Friday 9.8.2002 Helsingin Sanomat
 
  Promise of 10,000 dollar reward fails to flush out Nazi war criminals in Estonia  
 


Campaign leader says Estonian press and police fail to cooperate

Efraim Zuroff, head of the Wiesenthal Centre for apprehending war criminals, has accused the Estonian press and police of unwillingness to help bring to justice those in the country who took part in the Nazi persecution of the Jews.

In July Zuroff offered a reward of 10,000 US dollars to anyone who can provide evidence against those in Estonia, Latvia, or Lithuania who were involved in the war crimes. The reward is part of a campaign called "Last Chance", and is aimed at finding those who took part in Nazi crimes during the German occupation.

The offer of the reward was followed by a number of sarcastic editorials in the Estonian press, some of which turned the idea into a joke.

One municipal official offered a 20,000 dollar reward for evidence against residents of Israel, the United States, or Russia who had taken part in Stalin's purges.

Zuroff has pointed out that there have been no trials of accused Nazi war criminals during the country's independence.
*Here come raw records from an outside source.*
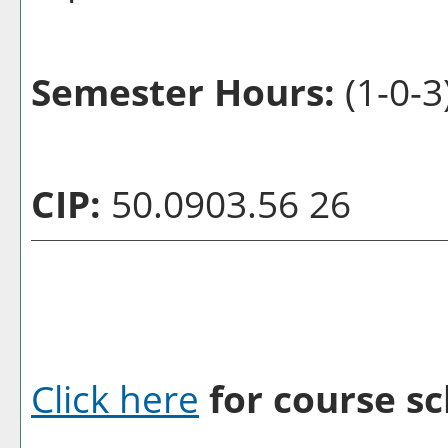
Semester Hours:
(1-0-3
CIP:
50.0903.56 26
Click here
for course sc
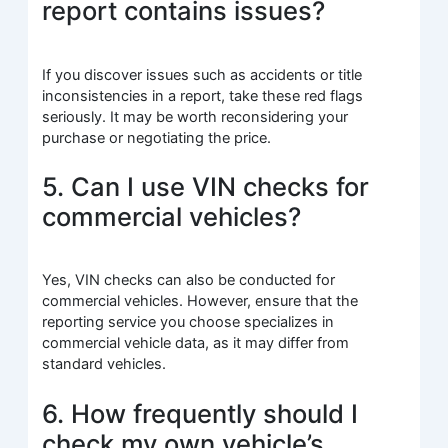
report contains issues?
If you discover issues such as accidents or title
inconsistencies in a report, take these red flags
seriously. It may be worth reconsidering your
purchase or negotiating the price.
5. Can I use VIN checks for
commercial vehicles?
Yes, VIN checks can also be conducted for
commercial vehicles. However, ensure that the
reporting service you choose specializes in
commercial vehicle data, as it may differ from
standard vehicles.
6. How frequently should I
check my own vehicle’s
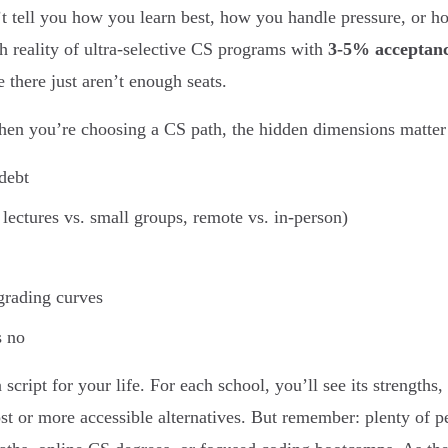
’t tell you how you learn best, how you handle pressure, or how
th reality of ultra-selective CS programs with
3-5% acceptanc
 there just aren’t enough seats.
hen you’re choosing a CS path, the hidden dimensions matter 
debt
 lectures vs. small groups, remote vs. in-person)
grading curves
s no
a script for your life. For each school, you’ll see its strength
st or more accessible alternatives. But remember: plenty of pe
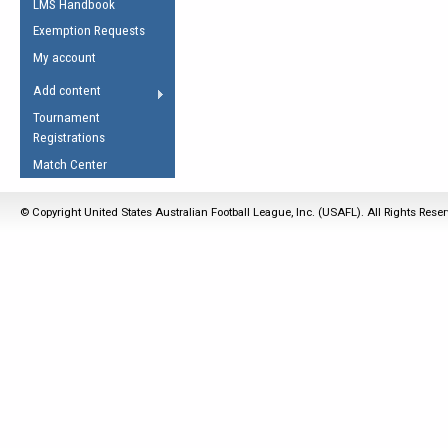
LMS Handbook
Life Member
AFL Laws of the Game
Law Interpretations
Exemption Requests
Other Award
Umpires Registration &
Spirit of the Laws
My account
Accreditation
USAFL Amendments
Add content
the Laws
RESOURCES
Tournament
AFL Explained
Registrations
Videos
Match Center
Juniors
© Copyright United States Australian Football League, Inc. (USAFL). All Rights Rese
5 Myths
Fitness
Winter Time Train
5 Simple Drills
Recover from a
Hamstring Pull in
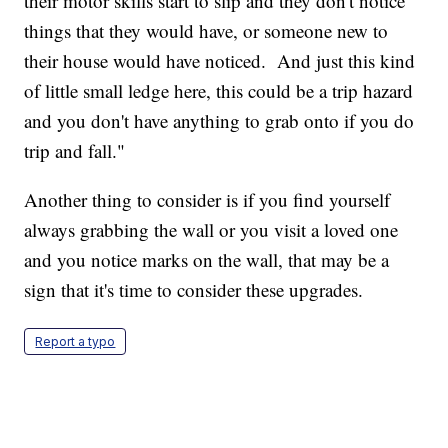
their motor skills start to slip and they don't notice
things that they would have, or someone new to
their house would have noticed. And just this kind
of little small ledge here, this could be a trip hazard
and you don't have anything to grab onto if you do
trip and fall."
Another thing to consider is if you find yourself
always grabbing the wall or you visit a loved one
and you notice marks on the wall, that may be a
sign that it's time to consider these upgrades.
Report a typo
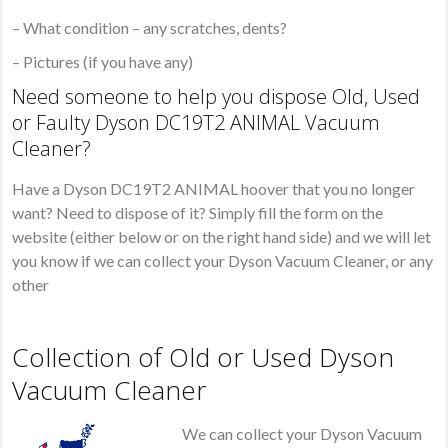
– What condition – any scratches, dents?
– Pictures (if you have any)
Need someone to help you dispose Old, Used
or Faulty Dyson DC19T2 ANIMAL Vacuum
Cleaner?
Have a Dyson DC19T2 ANIMAL hoover that you no longer
want? Need to dispose of it? Simply fill the form on the
website (either below or on the right hand side) and we will let
you know if we can collect your Dyson Vacuum Cleaner, or any
other
Collection of Old or Used Dyson
Vacuum Cleaner
We can collect your Dyson Vacuum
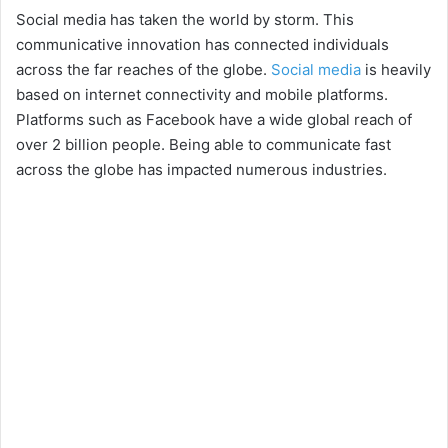
Social media has taken the world by storm. This
communicative innovation has connected individuals
across the far reaches of the globe.
Social media
is heavily
based on internet connectivity and mobile platforms.
Platforms such as Facebook have a wide global reach of
over 2 billion people. Being able to communicate fast
across the globe has impacted numerous industries.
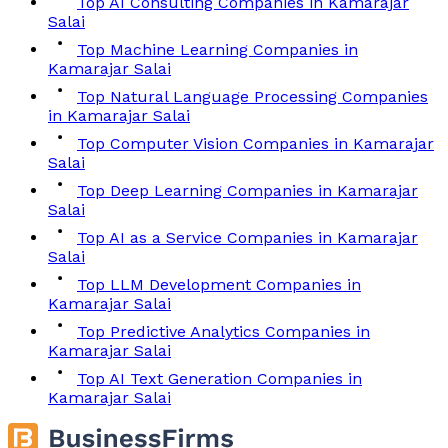
Top AI Consulting Companies in Kamarajar
Salai
Top Machine Learning Companies in
Kamarajar Salai
Top Natural Language Processing Companies
in Kamarajar Salai
Top Computer Vision Companies in Kamarajar
Salai
Top Deep Learning Companies in Kamarajar
Salai
Top AI as a Service Companies in Kamarajar
Salai
Top LLM Development Companies in
Kamarajar Salai
Top Predictive Analytics Companies in
Kamarajar Salai
Top AI Text Generation Companies in
Kamarajar Salai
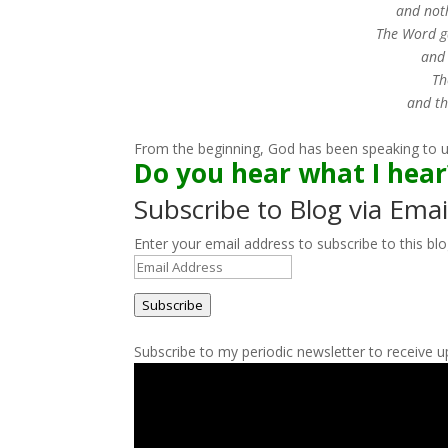
and not
The Word ga
and 
Th
and th
From the beginning, God has been speaking to us.
Do you hear what I hea
Subscribe to Blog via Emai
Enter your email address to subscribe to this blo
Email
Address
Subscribe
Subscribe to my periodic newsletter to receive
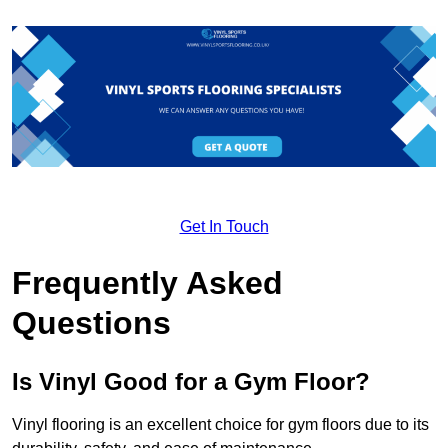
Get In Touch
Frequently Asked
Questions
Is Vinyl Good for a Gym Floor?
Vinyl flooring is an excellent choice for gym floors due to its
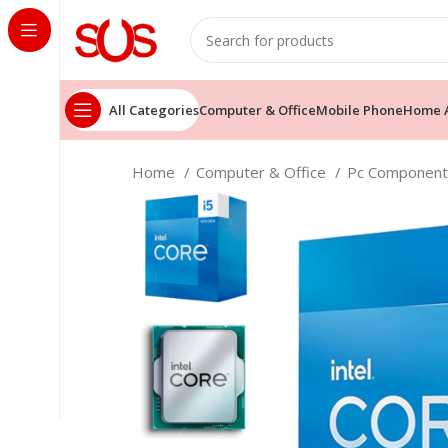
All Categories
Computer & Office
Mobile Phone
Home A
Home
Computer & Office
Pc Componen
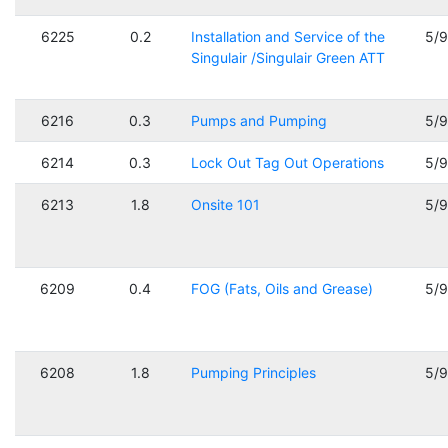
6225
0.2
Installation and Service of the
5/
Singulair /Singulair Green ATT
6216
0.3
Pumps and Pumping
5/
6214
0.3
Lock Out Tag Out Operations
5/
6213
1.8
Onsite 101
5/
6209
0.4
FOG (Fats, Oils and Grease)
5/
6208
1.8
Pumping Principles
5/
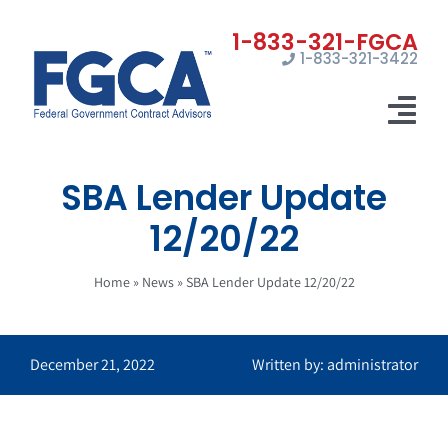
Skip
to
1-833-321-3422
content
Tog
Nav
SBA Lender Update
Home
12/20/22
Registrations
Home
»
News
»
SBA Lender Update 12/20/22
Certifications
Marketing
December 21, 2022
Written by: administrator
News
Contact Us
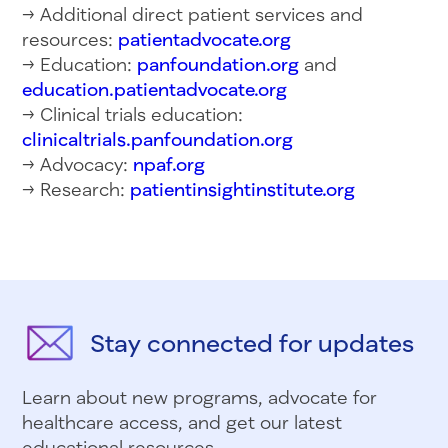
→ Additional direct patient services and
resources:
patientadvocate.org
→ Education:
panfoundation.org
and
education.patientadvocate.org
→ Clinical trials education:
clinicaltrials.panfoundation.org
→ Advocacy:
npaf.org
→ Research:
patientinsightinstitute.org
Stay connected for updates
Learn about new programs, advocate for
healthcare access, and get our latest
educational resources.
"They are 105, or 115, or 120 years old. It is not in accordance with the system of justice to prosecute dead people", said former Estonian President Lennart Meri to Helsingin Sanomat.
He also feels that the period of just over ten years since Estonian independence is a relatively short time to organise all archives and find out what information really might exist.
During his presidency Lennart Meri named an independent international commission to investigate the crimes against humanity that might have taken place in Estonia during the German and Soviet occupation.

"The occupation affected all citizens - Estonians, Russians, Germans, Jews, Swedes, Finns, Ingrians, Setus, Latvians, and Lithuanians", Meri says. He does not want to raise the Jews above the others.

"During the occupation people of low morals were used who may have committed crimes", Meri adds. "Unfortunately we have not had as much time to conduct our studies as the Wiesenthal Centre has."

Meri feels that Zuroff's activities in Estonia are based on his own nationalist feelings:
"I respect Efraim Zuroff's activities on behalf of the citizens of his own country, and for the clarification of their fates. He is an Israeli nationalist and that is the whole thrust of his activity."

Historian Meelis Maripuu says that it is difficult to find evidence against individual Nazi criminals, because all that are left are interrogation protocols of the Soviet period.
"The interrogation protocols were often written in advance. The signatures were either coerced at gunpoint or were the result of administering of drugs", says Maripuu, who studies Estonia's recent history.

As a gesture of political goodwill the Estonian Government decided on Tuesday that schools in the country would start to mark January 27 as a day to commemorate the persecution of the Jews. Prime Minister Siim Kallas has insisted that the decision has nothing to do with Zuroff's campaign.